----- MATERIALS PROVIDED

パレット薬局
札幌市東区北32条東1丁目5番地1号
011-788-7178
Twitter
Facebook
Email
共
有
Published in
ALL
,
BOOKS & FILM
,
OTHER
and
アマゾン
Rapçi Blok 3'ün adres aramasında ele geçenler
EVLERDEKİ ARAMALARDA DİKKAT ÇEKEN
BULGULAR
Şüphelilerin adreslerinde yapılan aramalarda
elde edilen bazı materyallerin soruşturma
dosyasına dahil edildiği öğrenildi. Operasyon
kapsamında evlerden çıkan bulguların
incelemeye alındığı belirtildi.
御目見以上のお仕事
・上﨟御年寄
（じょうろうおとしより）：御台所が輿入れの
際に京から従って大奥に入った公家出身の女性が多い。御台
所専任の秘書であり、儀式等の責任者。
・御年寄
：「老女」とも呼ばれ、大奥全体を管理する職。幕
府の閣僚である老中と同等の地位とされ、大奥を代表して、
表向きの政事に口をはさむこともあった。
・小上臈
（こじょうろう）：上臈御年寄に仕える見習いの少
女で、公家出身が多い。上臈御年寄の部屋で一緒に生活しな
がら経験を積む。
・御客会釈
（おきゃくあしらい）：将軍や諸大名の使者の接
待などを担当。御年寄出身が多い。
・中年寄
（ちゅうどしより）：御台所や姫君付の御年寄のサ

----------
----- MATERIALS PROVIDED

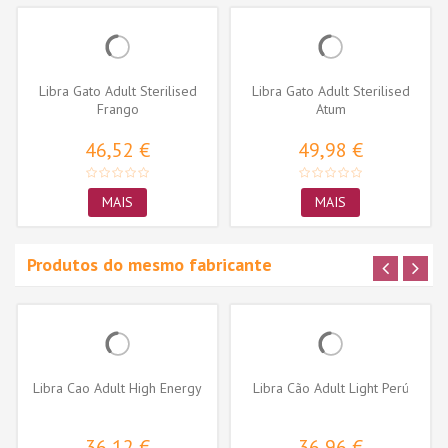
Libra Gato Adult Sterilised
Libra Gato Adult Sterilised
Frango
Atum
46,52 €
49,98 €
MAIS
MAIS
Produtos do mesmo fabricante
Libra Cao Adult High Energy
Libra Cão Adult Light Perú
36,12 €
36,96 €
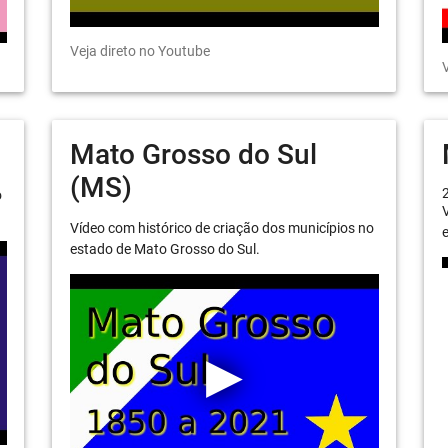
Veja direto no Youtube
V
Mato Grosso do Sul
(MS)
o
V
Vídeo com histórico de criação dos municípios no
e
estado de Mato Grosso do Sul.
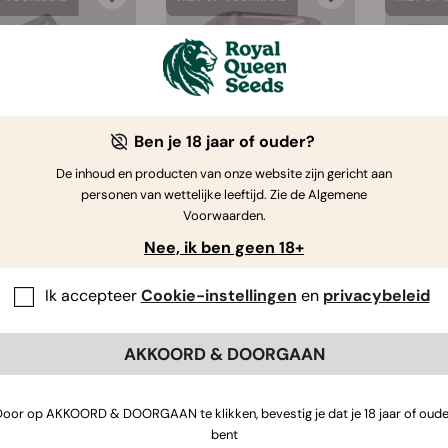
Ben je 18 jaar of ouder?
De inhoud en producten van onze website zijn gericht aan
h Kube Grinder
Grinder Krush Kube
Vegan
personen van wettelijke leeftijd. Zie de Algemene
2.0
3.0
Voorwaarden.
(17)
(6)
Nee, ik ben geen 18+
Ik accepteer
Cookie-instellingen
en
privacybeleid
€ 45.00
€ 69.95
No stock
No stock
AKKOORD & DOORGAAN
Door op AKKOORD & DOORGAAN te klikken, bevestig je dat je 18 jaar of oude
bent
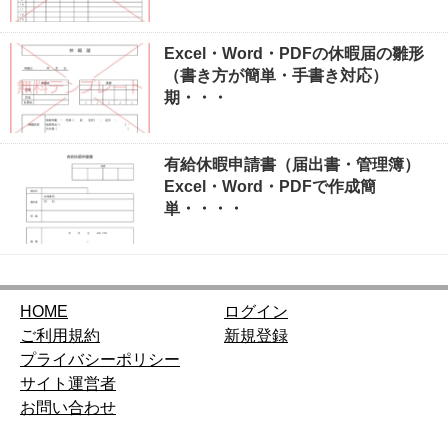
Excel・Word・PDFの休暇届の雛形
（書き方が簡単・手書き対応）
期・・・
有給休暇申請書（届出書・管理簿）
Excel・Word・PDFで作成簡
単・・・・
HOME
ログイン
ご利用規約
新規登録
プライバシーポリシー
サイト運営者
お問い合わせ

----------
----- MATERIALS PROVIDED

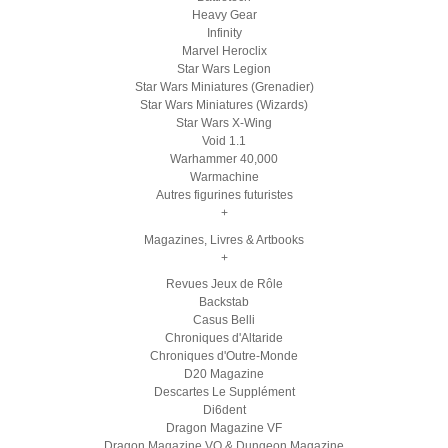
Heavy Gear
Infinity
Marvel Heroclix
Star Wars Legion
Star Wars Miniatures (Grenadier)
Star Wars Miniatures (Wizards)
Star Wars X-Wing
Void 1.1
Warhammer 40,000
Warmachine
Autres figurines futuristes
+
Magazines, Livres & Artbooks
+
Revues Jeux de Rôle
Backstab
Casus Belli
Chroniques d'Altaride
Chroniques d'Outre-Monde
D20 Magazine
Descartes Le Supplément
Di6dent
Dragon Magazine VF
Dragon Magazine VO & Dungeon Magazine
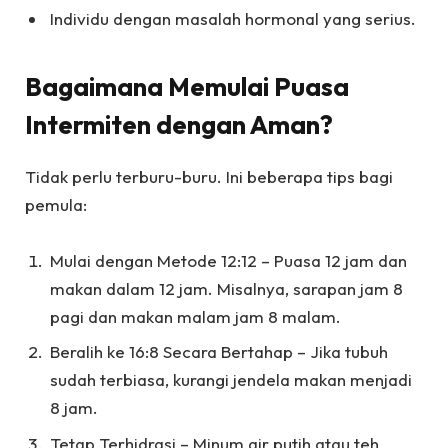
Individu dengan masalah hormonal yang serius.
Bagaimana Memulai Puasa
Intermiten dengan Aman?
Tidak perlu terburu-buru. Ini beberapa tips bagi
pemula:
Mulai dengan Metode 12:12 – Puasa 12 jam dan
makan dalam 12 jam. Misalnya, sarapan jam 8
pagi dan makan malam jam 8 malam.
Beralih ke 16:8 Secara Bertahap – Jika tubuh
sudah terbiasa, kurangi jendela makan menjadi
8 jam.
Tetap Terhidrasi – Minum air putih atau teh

----------

EXERCISE » Your answer should be a single number: how many lines of the material contain the word "Mato".

RESPONSE BOX » 2